EXCERPTED DATA below:
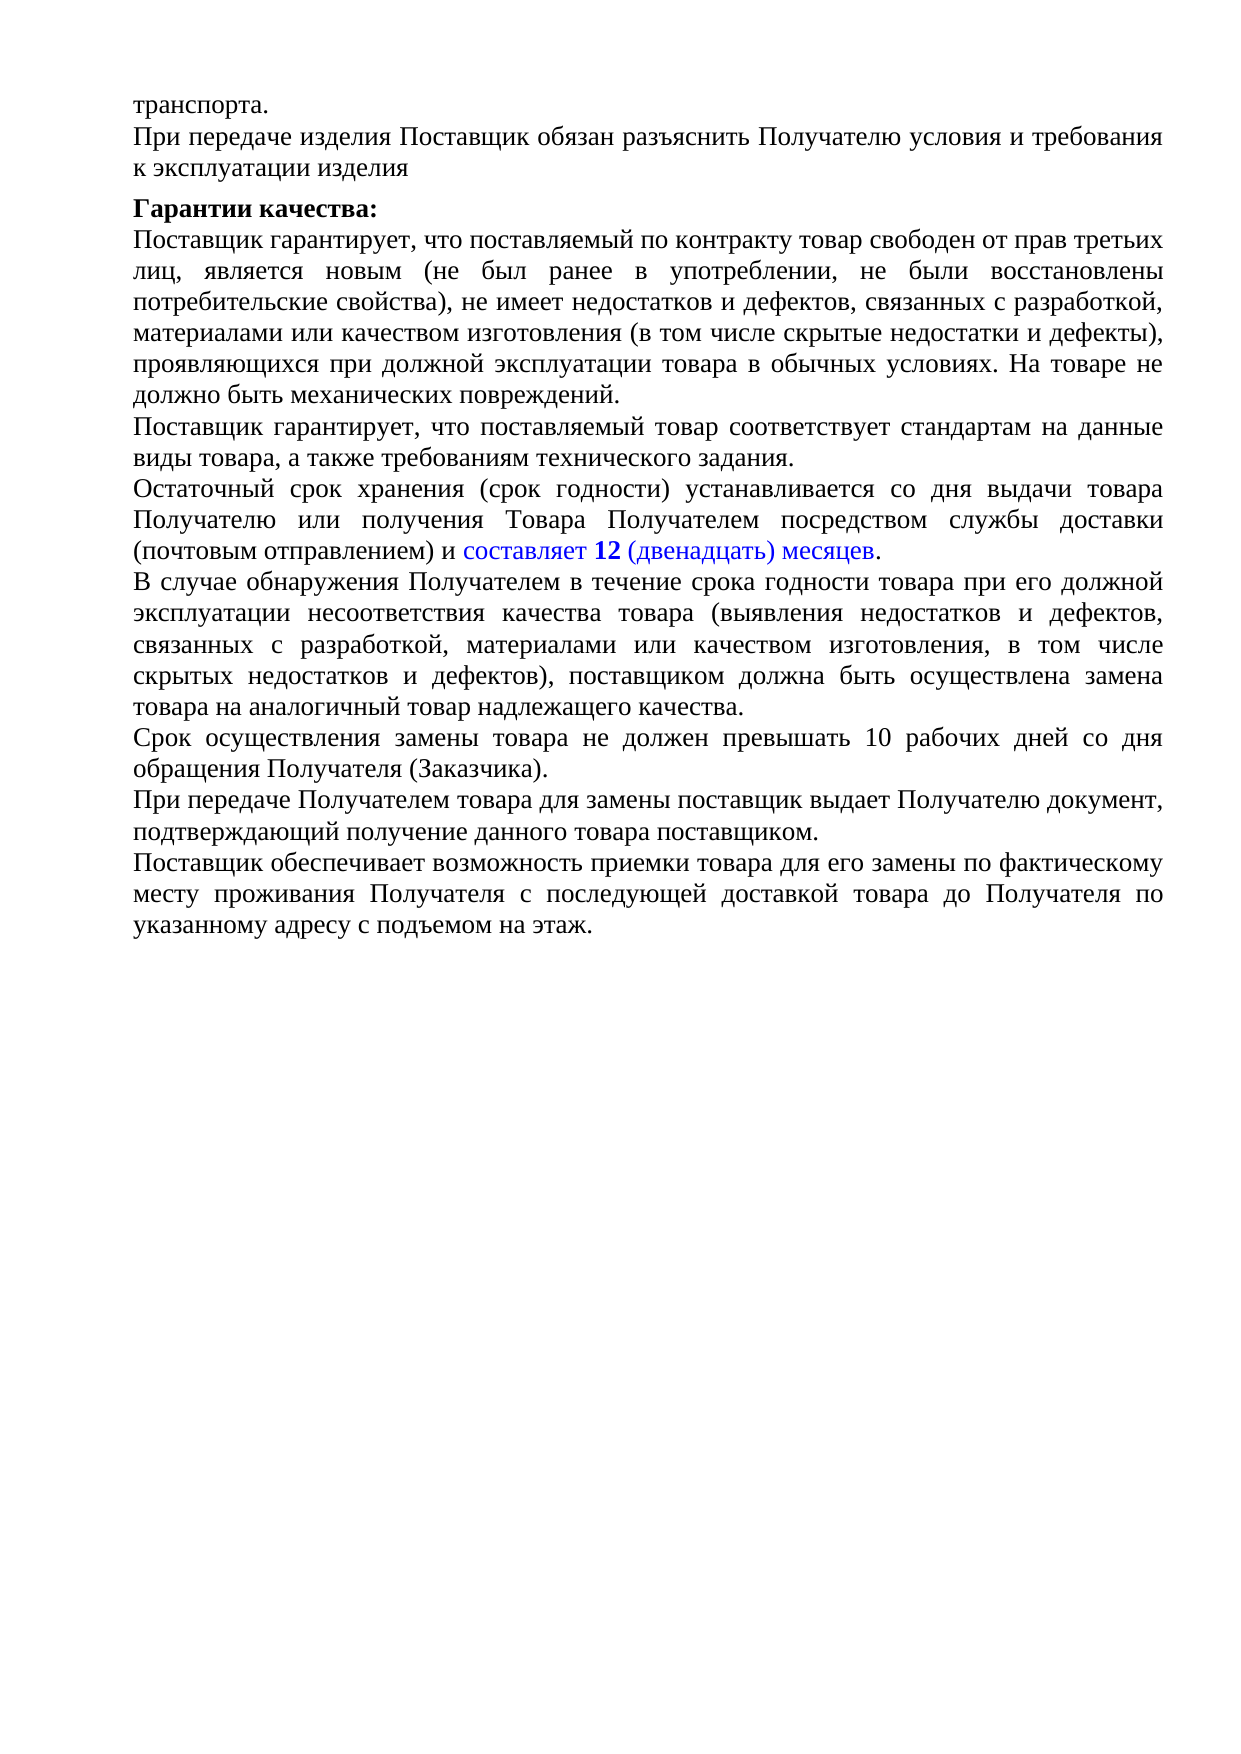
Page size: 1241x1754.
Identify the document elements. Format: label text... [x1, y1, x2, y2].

text Поставщик гарантирует, что поставляемый товар соответствует стандартам на данные виды товара, а также требованиям технического задания. [133, 410, 1165, 472]
text В случае обнаружения Получателем в течение срока годности товара при его должной эксплуатации несоответствия качества товара (выявления недостатков и дефектов, связанных с разработкой, материалами или качеством изготовления, в том числе скрытых недостатков и дефектов), поставщиком должна быть осуществлена замена товара на аналогичный товар надлежащего качества. [133, 565, 1165, 721]
text Поставщик гарантирует, что поставляемый по контракту товар свободен от прав третьих лиц, является новым (не был ранее в употреблении, не были восстановлены потребительские свойства), не имеет недостатков и дефектов, связанных с разработкой, материалами или качеством изготовления (в том числе скрытые недостатки и дефекты), проявляющихся при должной эксплуатации товара в обычных условиях. На товаре не должно быть механических повреждений. [133, 223, 1165, 410]
text При передаче изделия Поставщик обязан разъяснить Получателю условия и требования к эксплуатации изделия [133, 120, 1165, 182]
text Остаточный срок хранения (срок годности) устанавливается со дня выдачи товара Получателю или получения Товара Получателем посредством службы доставки (почтовым отправлением) и составляет 12 (двенадцать) месяцев. [133, 472, 1165, 565]
text При передаче Получателем товара для замены поставщик выдает Получателю документ, подтверждающий получение данного товара поставщиком. [133, 783, 1165, 846]
text Срок осуществления замены товара не должен превышать 10 рабочих дней со дня обращения Получателя (Заказчика). [133, 721, 1165, 783]
text Гарантии качества: [133, 192, 1165, 223]
text Поставщик обеспечивает возможность приемки товара для его замены по фактическому месту проживания Получателя с последующей доставкой товара до Получателя по указанному адресу с подъемом на этаж. [133, 846, 1165, 939]
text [133, 89, 1165, 120]
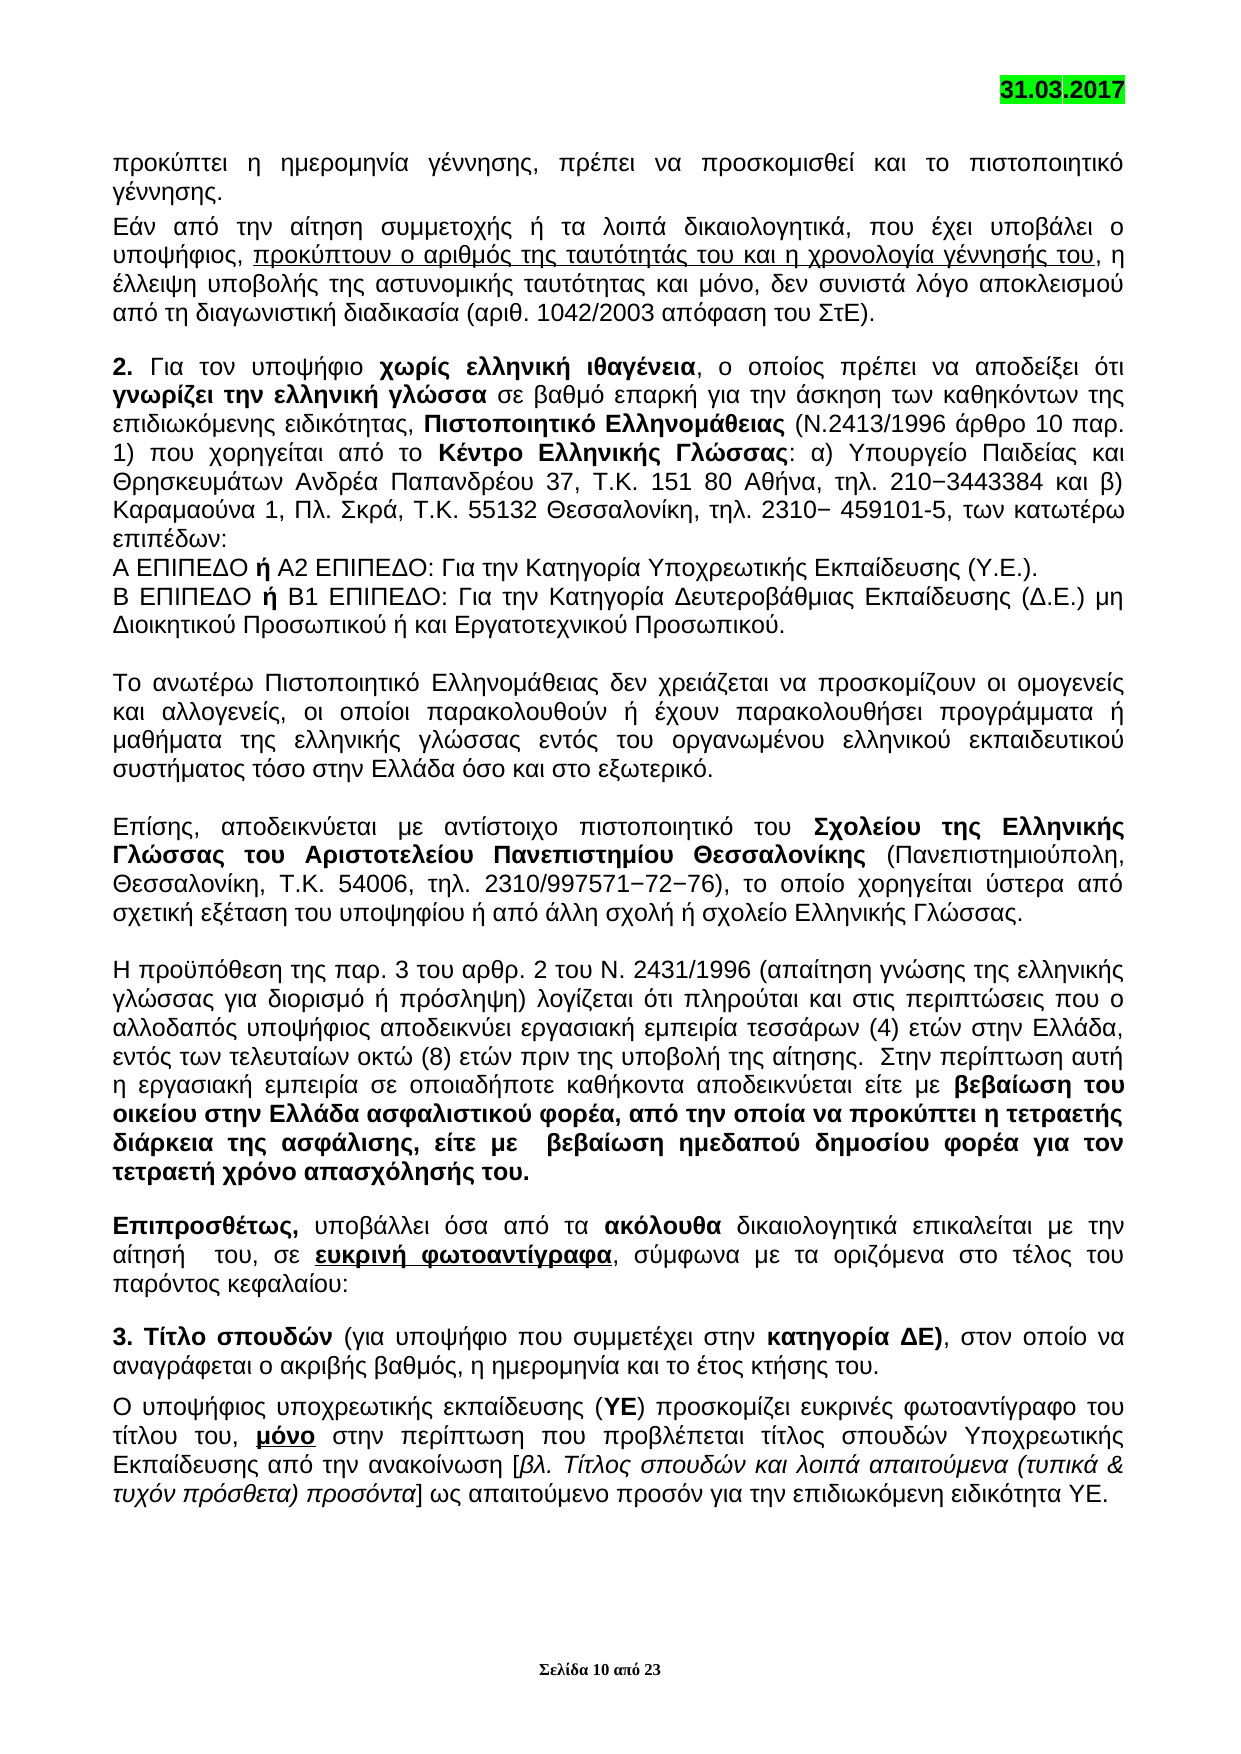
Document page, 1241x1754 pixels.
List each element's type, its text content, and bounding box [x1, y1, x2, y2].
End of EXCERPTED DATA.
◆ WHAT YOU ARE ASKED TO DO
Every line above should be copied exactly, apart from any pictures.

◆ RESPONSE TO THIS EXERCISE
Page size: 1241x1754.
Identify the document elements. Format: label text... [x1, y1, x2, y2].

text Поставщик гарантирует, что поставляемый товар соответствует стандартам на данные виды товара, а также требованиям технического задания. [133, 410, 1165, 472]
text В случае обнаружения Получателем в течение срока годности товара при его должной эксплуатации несоответствия качества товара (выявления недостатков и дефектов, связанных с разработкой, материалами или качеством изготовления, в том числе скрытых недостатков и дефектов), поставщиком должна быть осуществлена замена товара на аналогичный товар надлежащего качества. [133, 565, 1165, 721]
text Поставщик гарантирует, что поставляемый по контракту товар свободен от прав третьих лиц, является новым (не был ранее в употреблении, не были восстановлены потребительские свойства), не имеет недостатков и дефектов, связанных с разработкой, материалами или качеством изготовления (в том числе скрытые недостатки и дефекты), проявляющихся при должной эксплуатации товара в обычных условиях. На товаре не должно быть механических повреждений. [133, 223, 1165, 410]
text При передаче изделия Поставщик обязан разъяснить Получателю условия и требования к эксплуатации изделия [133, 120, 1165, 182]
text Остаточный срок хранения (срок годности) устанавливается со дня выдачи товара Получателю или получения Товара Получателем посредством службы доставки (почтовым отправлением) и составляет 12 (двенадцать) месяцев. [133, 472, 1165, 565]
text При передаче Получателем товара для замены поставщик выдает Получателю документ, подтверждающий получение данного товара поставщиком. [133, 783, 1165, 846]
text Срок осуществления замены товара не должен превышать 10 рабочих дней со дня обращения Получателя (Заказчика). [133, 721, 1165, 783]
text Гарантии качества: [133, 192, 1165, 223]
text Поставщик обеспечивает возможность приемки товара для его замены по фактическому месту проживания Получателя с последующей доставкой товара до Получателя по указанному адресу с подъемом на этаж. [133, 846, 1165, 939]
text [133, 89, 1165, 120]
Document page, 1241x1754 pixels.
List each element's type, its text content, and bounding box [x1, y1, x2, y2].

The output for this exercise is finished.